Your task –
Omit the images and retype the records verbatim.

[Source records]
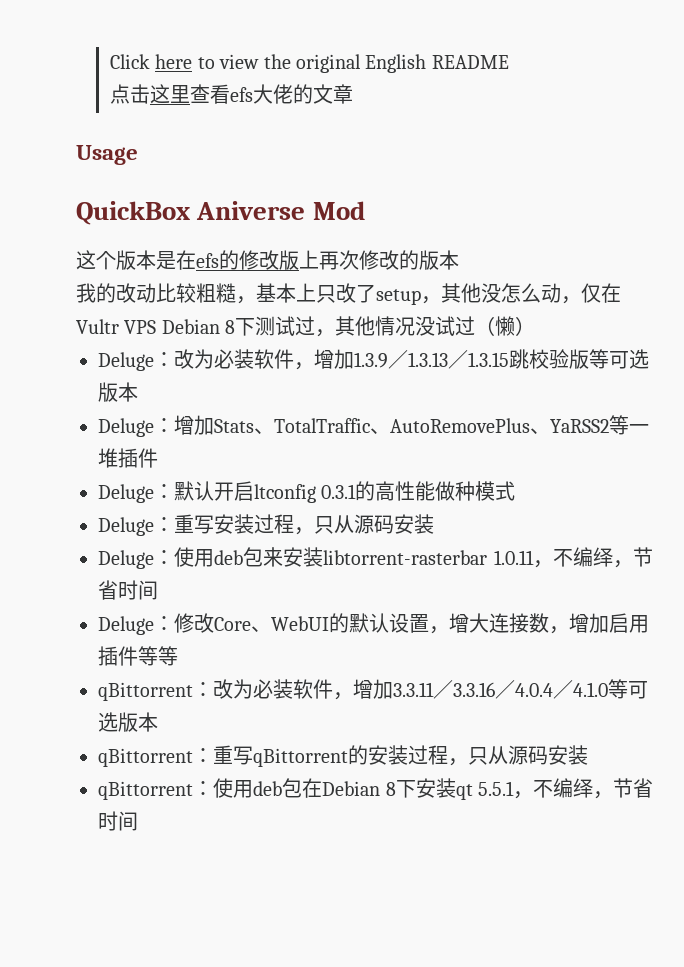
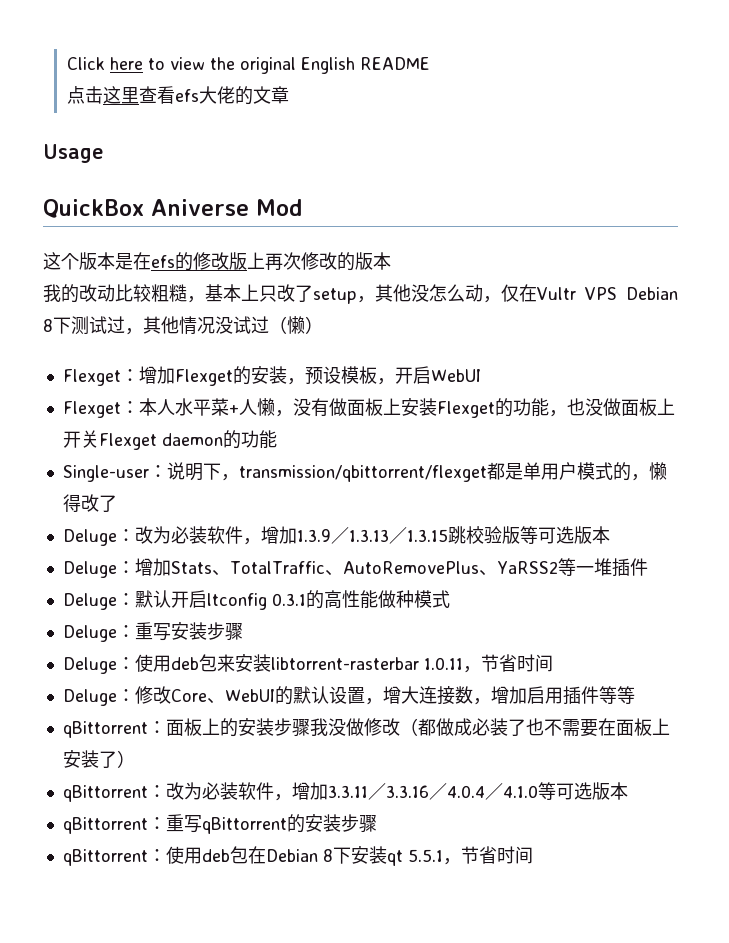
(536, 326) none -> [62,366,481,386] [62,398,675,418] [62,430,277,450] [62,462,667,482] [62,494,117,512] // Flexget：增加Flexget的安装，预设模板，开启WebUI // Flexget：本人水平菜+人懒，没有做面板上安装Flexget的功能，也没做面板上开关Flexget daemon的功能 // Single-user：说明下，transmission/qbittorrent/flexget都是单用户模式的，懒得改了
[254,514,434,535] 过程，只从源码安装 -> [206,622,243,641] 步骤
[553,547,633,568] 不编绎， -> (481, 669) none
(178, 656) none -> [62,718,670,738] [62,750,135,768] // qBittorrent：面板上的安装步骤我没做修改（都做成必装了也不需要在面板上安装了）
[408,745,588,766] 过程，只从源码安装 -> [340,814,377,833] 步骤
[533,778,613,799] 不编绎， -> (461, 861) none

Answer to the problem –
(536, 326) none -> [62,366,481,386] [62,398,675,418] [62,430,277,450] [62,462,667,482] [62,494,117,512] // Flexget：增加Flexget的安装，预设模板，开启WebUI // Flexget：本人水平菜+人懒，没有做面板上安装Flexget的功能，也没做面板上开关Flexget daemon的功能 // Single-user：说明下，transmission/qbittorrent/flexget都是单用户模式的，懒得改了
[254,514,434,535] 过程，只从源码安装 -> [206,622,243,641] 步骤
[553,547,633,568] 不编绎， -> (481, 669) none
(178, 656) none -> [62,718,670,738] [62,750,135,768] // qBittorrent：面板上的安装步骤我没做修改（都做成必装了也不需要在面板上安装了）
[408,745,588,766] 过程，只从源码安装 -> [340,814,377,833] 步骤
[533,778,613,799] 不编绎， -> (461, 861) none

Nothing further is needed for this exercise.